Habitat: On soil in Nothofagus-forest (N. solandri var. cliffortioides-fusca-menziesii), sometimes in mixed stands with Leptospermum spp. - New Zealand.
Notes: In New Zealand D. castaneodisca is found to be a common species in mixed Nothofagus-Leptospermum forests. There is ecological evidence, however, that this agaric can enter ectomycorrhiza only with Nothofagus spp. (HORAK, unpubl.). Macroscopically D. castaneodisca is recognized by the yellow-orange pileus with maroon red disk. In moist conditions both the pileal surface and the yellow-orange veil remnants scattered over the stipe are viscid or glutinous.

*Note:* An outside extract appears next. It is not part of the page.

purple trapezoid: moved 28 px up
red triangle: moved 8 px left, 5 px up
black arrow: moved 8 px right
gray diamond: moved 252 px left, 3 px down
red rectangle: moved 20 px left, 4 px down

Based upon these characters D. castaneodisca must be considered a typical representative of Dermocybe subgen. Icterinula (MOSER & HORAK, 1975). Seven different pigments have been extracted from carpophores of D. castaneodisca. Apart from endocrocin, however, the molecular properties of the remaining six components are not yet elucidated (KELLER & al., 1988).